A quintessential Christmas tradition in the Western world is the crèche. The ubiquitous nativity scenes come in all shapes and forms, from the beautifully carved to the cheaply made, brightly colored, inflatable ones. Perhaps surprising to some, one would be hard pressed to find visual representations of the familiar Bethlehem crèche in the first one thousand years of the Church’s life. Art historians trace the roots of these crèches to Francis of Assisi, who, on Christmas Eve in 1223, organized a living nativity-scene in Greccio, Italy, to foster devotion among the faithful. The rest, as they say, is history.


Crèche


The Gospels do not give specific details of the “manger”— other than being in or near the village of Bethlehem; however, early iconography of the Feast of the Nativity depicts the Christ Child and Mary in a cave on the side of a rocky hill. The oldest-functioning church structure in the world today—the Church of the Nativity—is at the site of this cave in Bethlehem. Under the joint oversight of both the Orthodox Church of Jerusalem and the Roman Catholic Church, this structure was constructed by the Emperor Saint Constantine the Great in 327 A.D., two years after the First Ecumenical Council.
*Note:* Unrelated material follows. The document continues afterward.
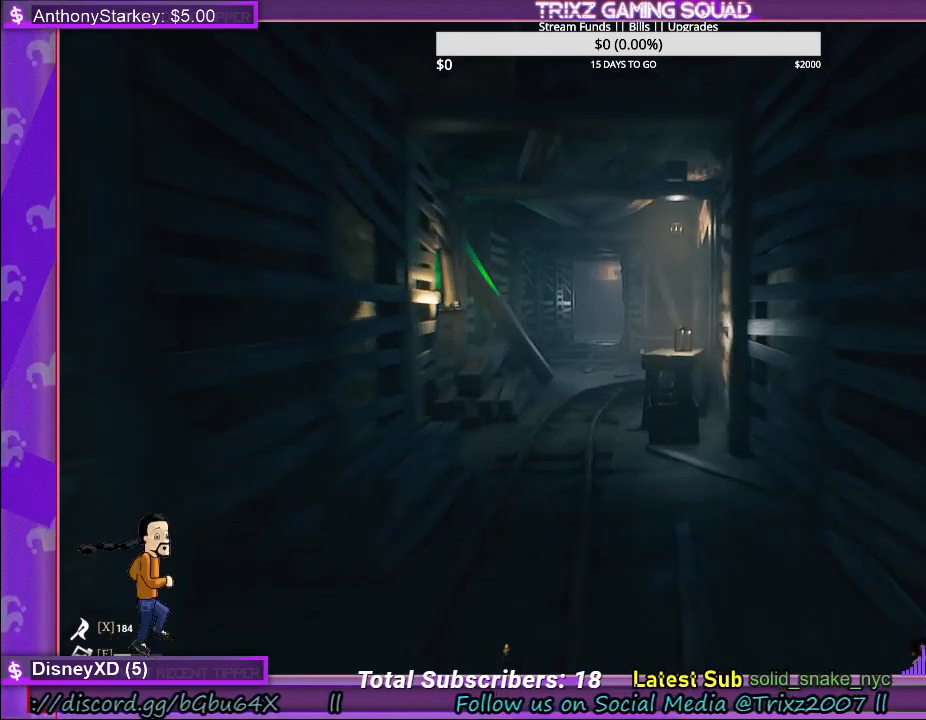
{"keys": ["a", "shift", "w"], "mouse": [], "events": [[433, "a", "down"]]}
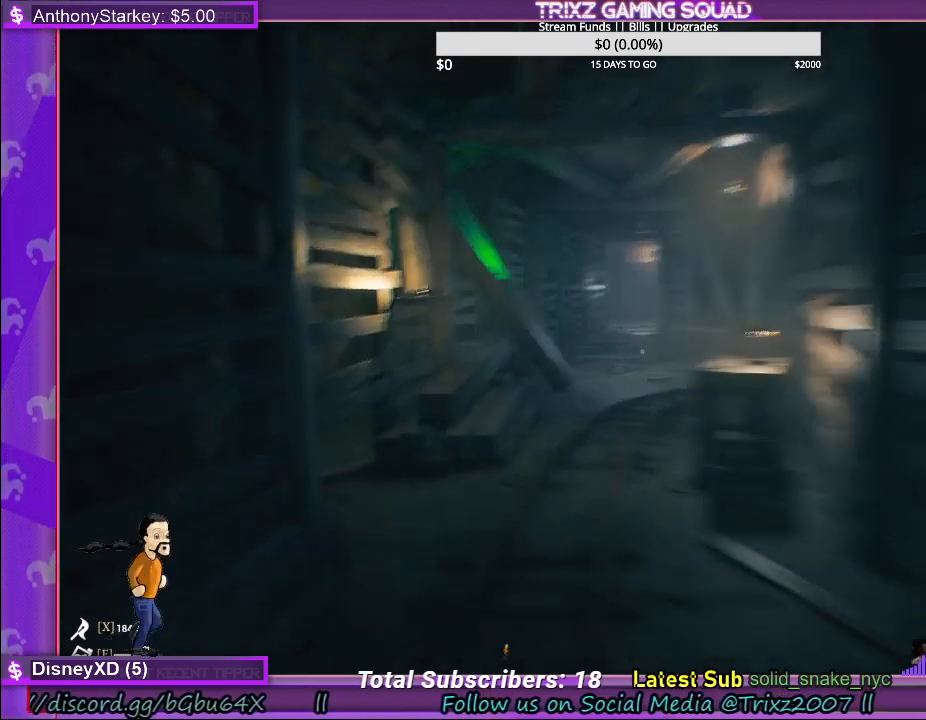
{"keys": ["shift", "w"], "mouse": [], "events": [[33, "a", "up"], [150, "a", "down"], [217, "a", "up"]]}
The cave below the surface is where the very spot of Christ’s birth is revered by the faithful, with the church structures on the ground above.


Church of the Nativity


The tradition of Christ being born in a cave rather than in a wooden barn (crèche) is ancient. The early Christian philosopher Saint Justin Martyr (circa 150 A.D.) tells us in Dialogue with Trypho:



“Along with Mary he (Joseph) is ordered to proceed into Egypt, and remain there with the Child until another revelation warn them to return into Judea. But when the Child was born in Bethlehem, since Joseph could not find lodging in that village, he took up quarters in a certain cave near the village; and while they were there, Mary brought forth the Christ and placed Him in a manger, and here the Magi who came from Arabia found Him.”



And, finally, the hymnography of the Church affirms that the Christ Child was born in a cave. The Kontakion of the Nativity, composed in the sixth century by Saint Romanos the Hymnographer, was sung every year at the imperial banquet on that feast by the joint choirs of Hagia Sophia and of the Church of the Holy Apostles in Constantinople until the twelfth century:



Two Babies in Manger Today the Virgin gives birth to the Transcendent One,

And the earth offers a cave to the Unapproachable One!

Angels with shepherds glorify Him!

The wise men journey with a star!

Since for our sake the Eternal God was born as a Little Child!

Kontakion of the Nativity, Tone 3



May we all receive with joy the blessed Incarnation of our Lord, Who was born in a cave for our salvation!